=== Section Start ===
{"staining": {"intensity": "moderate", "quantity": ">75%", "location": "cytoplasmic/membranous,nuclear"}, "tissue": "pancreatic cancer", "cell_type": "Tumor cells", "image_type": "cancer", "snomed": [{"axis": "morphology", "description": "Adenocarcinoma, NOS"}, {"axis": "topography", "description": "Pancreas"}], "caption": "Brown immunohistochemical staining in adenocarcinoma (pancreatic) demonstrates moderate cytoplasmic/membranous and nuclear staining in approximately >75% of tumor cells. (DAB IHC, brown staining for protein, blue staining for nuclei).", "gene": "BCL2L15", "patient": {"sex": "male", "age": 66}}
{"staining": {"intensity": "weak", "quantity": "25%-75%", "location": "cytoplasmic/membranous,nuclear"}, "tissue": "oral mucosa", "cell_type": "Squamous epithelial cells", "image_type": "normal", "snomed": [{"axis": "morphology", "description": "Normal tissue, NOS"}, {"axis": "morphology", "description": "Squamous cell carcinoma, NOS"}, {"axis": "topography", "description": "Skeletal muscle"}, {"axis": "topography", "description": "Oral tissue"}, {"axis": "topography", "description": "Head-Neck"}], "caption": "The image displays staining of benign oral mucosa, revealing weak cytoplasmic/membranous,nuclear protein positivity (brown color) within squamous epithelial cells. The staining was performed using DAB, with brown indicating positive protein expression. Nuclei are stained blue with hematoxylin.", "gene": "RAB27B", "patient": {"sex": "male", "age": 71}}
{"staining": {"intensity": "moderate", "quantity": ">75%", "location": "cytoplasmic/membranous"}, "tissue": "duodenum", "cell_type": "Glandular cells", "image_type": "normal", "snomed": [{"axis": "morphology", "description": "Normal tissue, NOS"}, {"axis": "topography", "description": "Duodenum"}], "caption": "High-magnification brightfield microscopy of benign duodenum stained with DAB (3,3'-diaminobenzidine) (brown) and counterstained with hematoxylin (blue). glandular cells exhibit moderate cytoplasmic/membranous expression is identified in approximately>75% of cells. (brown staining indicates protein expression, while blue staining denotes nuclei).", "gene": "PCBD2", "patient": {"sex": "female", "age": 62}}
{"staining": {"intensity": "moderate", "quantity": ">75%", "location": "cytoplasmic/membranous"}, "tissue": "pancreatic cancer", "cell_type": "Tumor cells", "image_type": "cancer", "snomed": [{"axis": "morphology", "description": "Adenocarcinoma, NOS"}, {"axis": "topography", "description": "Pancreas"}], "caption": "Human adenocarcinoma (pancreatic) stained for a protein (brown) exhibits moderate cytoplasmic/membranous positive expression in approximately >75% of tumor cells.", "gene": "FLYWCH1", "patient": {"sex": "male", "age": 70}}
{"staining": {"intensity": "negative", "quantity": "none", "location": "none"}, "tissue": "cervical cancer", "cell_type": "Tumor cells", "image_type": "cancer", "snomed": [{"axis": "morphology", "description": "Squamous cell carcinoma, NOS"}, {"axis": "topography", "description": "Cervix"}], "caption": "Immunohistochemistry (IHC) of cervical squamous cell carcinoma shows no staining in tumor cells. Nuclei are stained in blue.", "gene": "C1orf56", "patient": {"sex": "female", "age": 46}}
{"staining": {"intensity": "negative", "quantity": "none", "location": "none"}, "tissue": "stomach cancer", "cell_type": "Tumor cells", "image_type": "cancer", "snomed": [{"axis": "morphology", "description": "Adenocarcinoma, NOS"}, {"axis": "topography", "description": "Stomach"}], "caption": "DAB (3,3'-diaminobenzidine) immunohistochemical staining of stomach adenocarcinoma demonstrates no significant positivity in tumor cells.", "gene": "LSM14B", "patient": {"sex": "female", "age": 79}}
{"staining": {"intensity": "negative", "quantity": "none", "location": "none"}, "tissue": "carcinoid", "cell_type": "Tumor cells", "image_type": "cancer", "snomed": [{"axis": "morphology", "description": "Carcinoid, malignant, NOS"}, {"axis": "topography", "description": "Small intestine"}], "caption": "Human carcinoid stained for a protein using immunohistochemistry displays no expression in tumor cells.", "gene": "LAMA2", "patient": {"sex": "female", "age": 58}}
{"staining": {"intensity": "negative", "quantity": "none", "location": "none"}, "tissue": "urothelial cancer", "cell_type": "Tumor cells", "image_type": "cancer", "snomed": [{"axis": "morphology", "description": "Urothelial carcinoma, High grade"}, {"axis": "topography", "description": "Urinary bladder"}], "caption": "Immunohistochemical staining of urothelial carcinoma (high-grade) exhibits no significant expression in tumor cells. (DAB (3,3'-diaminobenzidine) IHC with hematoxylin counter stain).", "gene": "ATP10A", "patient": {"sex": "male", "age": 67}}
=== Section End ===
### HOW TO COMPLETE THIS TASK
All of the records above should be transcribed exactly.

### EXERCISE RESULT
{"staining": {"intensity": "moderate", "quantity": ">75%", "location": "cytoplasmic/membranous,nuclear"}, "tissue": "pancreatic cancer", "cell_type": "Tumor cells", "image_type": "cancer", "snomed": [{"axis": "morphology", "description": "Adenocarcinoma, NOS"}, {"axis": "topography", "description": "Pancreas"}], "caption": "Brown immunohistochemical staining in adenocarcinoma (pancreatic) demonstrates moderate cytoplasmic/membranous and nuclear staining in approximately >75% of tumor cells. (DAB IHC, brown staining for protein, blue staining for nuclei).", "gene": "BCL2L15", "patient": {"sex": "male", "age": 66}}
{"staining": {"intensity": "weak", "quantity": "25%-75%", "location": "cytoplasmic/membranous,nuclear"}, "tissue": "oral mucosa", "cell_type": "Squamous epithelial cells", "image_type": "normal", "snomed": [{"axis": "morphology", "description": "Normal tissue, NOS"}, {"axis": "morphology", "description": "Squamous cell carcinoma, NOS"}, {"axis": "topography", "description": "Skeletal muscle"}, {"axis": "topography", "description": "Oral tissue"}, {"axis": "topography", "description": "Head-Neck"}], "caption": "The image displays staining of benign oral mucosa, revealing weak cytoplasmic/membranous,nuclear protein positivity (brown color) within squamous epithelial cells. The staining was performed using DAB, with brown indicating positive protein expression. Nuclei are stained blue with hematoxylin.", "gene": "RAB27B", "patient": {"sex": "male", "age": 71}}
{"staining": {"intensity": "moderate", "quantity": ">75%", "location": "cytoplasmic/membranous"}, "tissue": "duodenum", "cell_type": "Glandular cells", "image_type": "normal", "snomed": [{"axis": "morphology", "description": "Normal tissue, NOS"}, {"axis": "topography", "description": "Duodenum"}], "caption": "High-magnification brightfield microscopy of benign duodenum stained with DAB (3,3'-diaminobenzidine) (brown) and counterstained with hematoxylin (blue). glandular cells exhibit moderate cytoplasmic/membranous expression is identified in approximately>75% of cells. (brown staining indicates protein expression, while blue staining denotes nuclei).", "gene": "PCBD2", "patient": {"sex": "female", "age": 62}}
{"staining": {"intensity": "moderate", "quantity": ">75%", "location": "cytoplasmic/membranous"}, "tissue": "pancreatic cancer", "cell_type": "Tumor cells", "image_type": "cancer", "snomed": [{"axis": "morphology", "description": "Adenocarcinoma, NOS"}, {"axis": "topography", "description": "Pancreas"}], "caption": "Human adenocarcinoma (pancreatic) stained for a protein (brown) exhibits moderate cytoplasmic/membranous positive expression in approximately >75% of tumor cells.", "gene": "FLYWCH1", "patient": {"sex": "male", "age": 70}}
{"staining": {"intensity": "negative", "quantity": "none", "location": "none"}, "tissue": "cervical cancer", "cell_type": "Tumor cells", "image_type": "cancer", "snomed": [{"axis": "morphology", "description": "Squamous cell carcinoma, NOS"}, {"axis": "topography", "description": "Cervix"}], "caption": "Immunohistochemistry (IHC) of cervical squamous cell carcinoma shows no staining in tumor cells. Nuclei are stained in blue.", "gene": "C1orf56", "patient": {"sex": "female", "age": 46}}
{"staining": {"intensity": "negative", "quantity": "none", "location": "none"}, "tissue": "stomach cancer", "cell_type": "Tumor cells", "image_type": "cancer", "snomed": [{"axis": "morphology", "description": "Adenocarcinoma, NOS"}, {"axis": "topography", "description": "Stomach"}], "caption": "DAB (3,3'-diaminobenzidine) immunohistochemical staining of stomach adenocarcinoma demonstrates no significant positivity in tumor cells.", "gene": "LSM14B", "patient": {"sex": "female", "age": 79}}
{"staining": {"intensity": "negative", "quantity": "none", "location": "none"}, "tissue": "carcinoid", "cell_type": "Tumor cells", "image_type": "cancer", "snomed": [{"axis": "morphology", "description": "Carcinoid, malignant, NOS"}, {"axis": "topography", "description": "Small intestine"}], "caption": "Human carcinoid stained for a protein using immunohistochemistry displays no expression in tumor cells.", "gene": "LAMA2", "patient": {"sex": "female", "age": 58}}
{"staining": {"intensity": "negative", "quantity": "none", "location": "none"}, "tissue": "urothelial cancer", "cell_type": "Tumor cells", "image_type": "cancer", "snomed": [{"axis": "morphology", "description": "Urothelial carcinoma, High grade"}, {"axis": "topography", "description": "Urinary bladder"}], "caption": "Immunohistochemical staining of urothelial carcinoma (high-grade) exhibits no significant expression in tumor cells. (DAB (3,3'-diaminobenzidine) IHC with hematoxylin counter stain).", "gene": "ATP10A", "patient": {"sex": "male", "age": 67}}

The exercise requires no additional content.